Brief Description of the unit
Galois theory is one of the most spectacular mathematical theories. It establishes a beautiful connection between the theory of polynomial equations and group theory. In fact, many fundamental notions of group theory originate in the work of Galois. For example, why are some groups called 'soluble'? Because they correspond to the equations which can be solved! (Solving here means there is a formula involving algebraic operations and extracting roots of various degrees that expresses the roots of the polynomial in terms of the coefficients.) Galois theory explains why we can solve quadratic, cubic and quartic equations, but no formulae exist for equations of degree greater than 4. It also gives a complete answer to ancient questions such as dividing a circle into n equal arcs using ruler and compasses. In modern language, Galois theory deals with 'field extensions', and the central topic is the 'Galois correspondence' between extensions and groups.

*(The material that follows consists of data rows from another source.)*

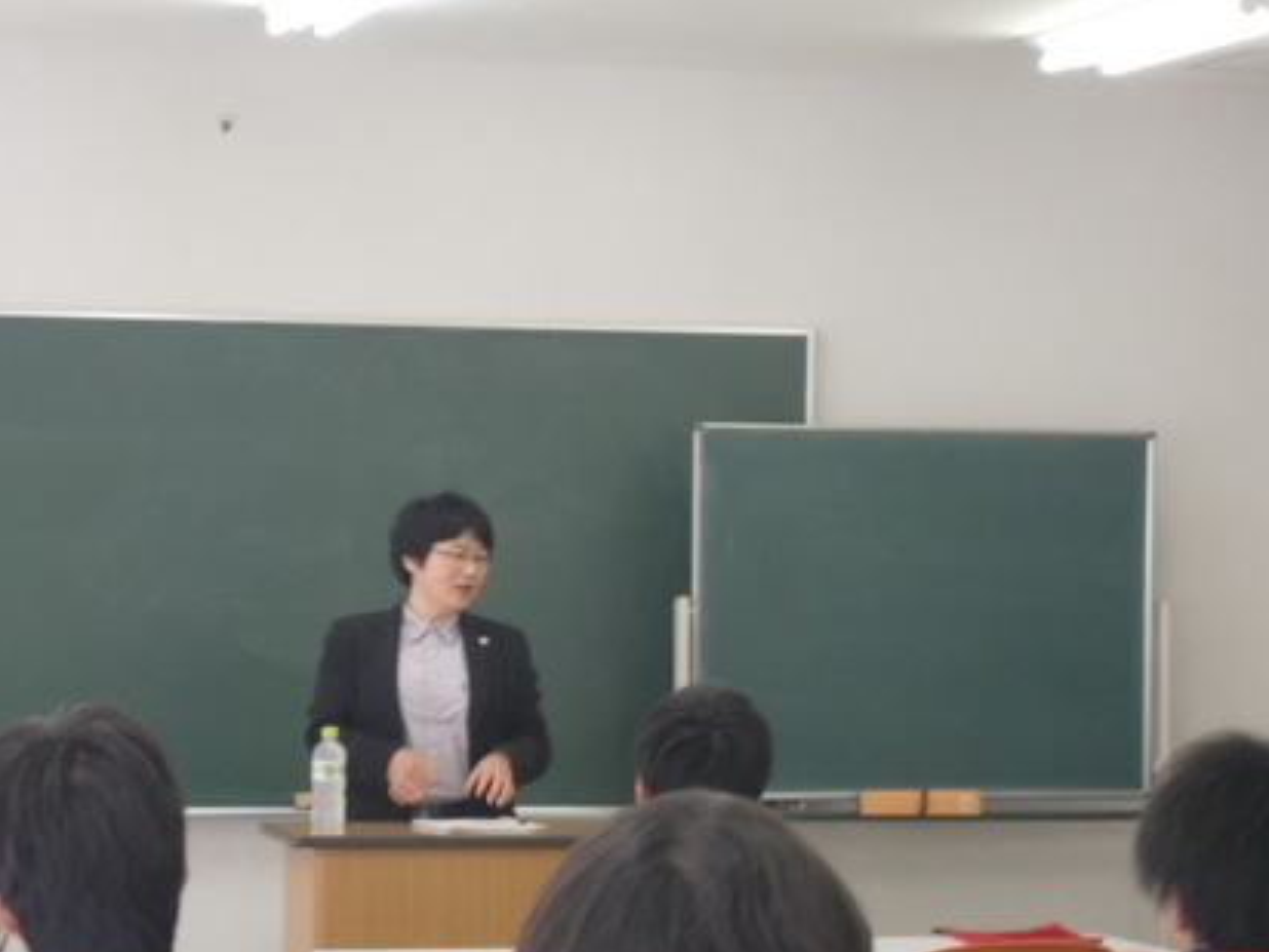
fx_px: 4986
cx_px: 517
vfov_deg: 10.9
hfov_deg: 14.5
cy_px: 525
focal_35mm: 136
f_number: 5.8
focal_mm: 19.6
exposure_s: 1/40
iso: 400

Galois theory is a role model for mathematical theories dealing with 'solubility' of a wide range of problems.
Learning Outcomes
On successful completion of this course unit students will
- have deepened their knowledge about fields;
- have acquired sound understanding of the Galois correspondence between intermediate fields and subgroups of the Galois group;
- be able to compute the Galois correspondence in a number of simple examples;
- appreciate the insolubility of polynomial equations by radicals.
Future topics requiring this course unit
None.
Syllabus
- Introduction and preliminaries: fields, vector spaces, homogeneous linear systems, polynomials. [4 lectures]

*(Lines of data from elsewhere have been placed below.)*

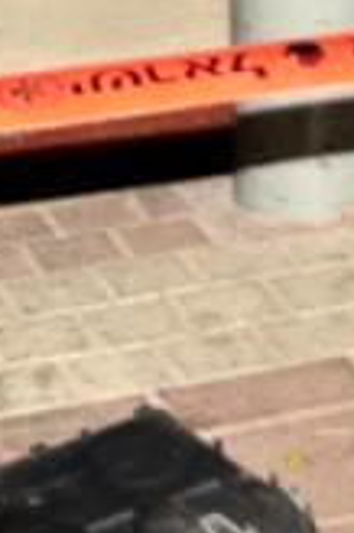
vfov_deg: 9.4
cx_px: -594
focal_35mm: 206
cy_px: -540
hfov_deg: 6.3
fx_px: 3045
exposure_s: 1/60
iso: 500
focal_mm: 22
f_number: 5
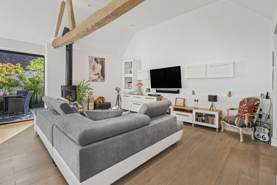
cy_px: 92
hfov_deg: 96.7
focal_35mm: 16
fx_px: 123
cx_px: 138
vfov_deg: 73.8
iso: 400
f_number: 8
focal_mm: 16
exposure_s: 1/15
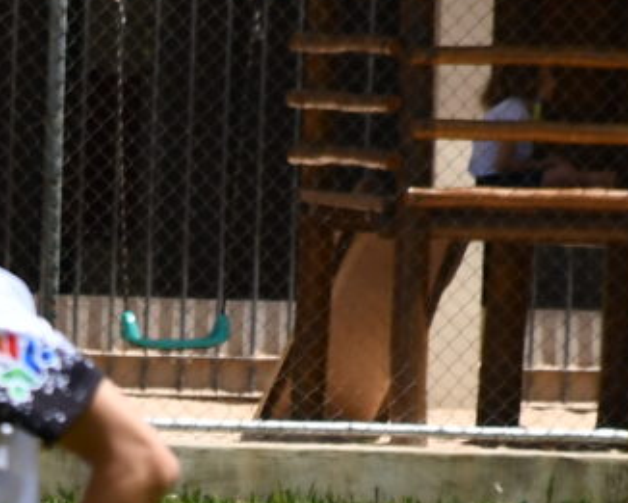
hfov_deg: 1.7
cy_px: 711
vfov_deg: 1.3
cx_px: -237
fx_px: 21585
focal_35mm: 1161
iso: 220
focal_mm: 140
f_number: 5.6
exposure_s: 1/1000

- Field extensions, algebraic elements, Kronecker's construction. [4]
- Splitting fields. [1]
- Group characters, automorphisms and fixed fields. [2]
- Normal extensions, separable polynomials, formal derivatives. [3]
- The Fundamental Theorem of Galois Theory, Galois groups of polynomials, examples of the Galois correspondence. [3}
- Finite fields, roots of unity, Noether's equations. [2]
- Kummer extensions, [2]
- Solutions of polynomial equations by radicals and an insolvable quintic. [2]
Textbooks
- E. Artin, Galois Theory, Dover Publications 1998.
- I Stewart, Galois Theory, 2nd edition, Chapman and Hall.
- J B Fraleigh, A First Course in Abstract Algebra, 5th edition, Addison-Wesley 1967.
Teaching and learning methods
2 lectures and one examples class each week. In addition students should expect to spend at least seven hours each week on private study for this course unit.
Assessment
- Mid-semester coursework: one in-class test in the week after the Easter Vacation, weighting 20%
- End of semester examination: two and a half hours weighting 80%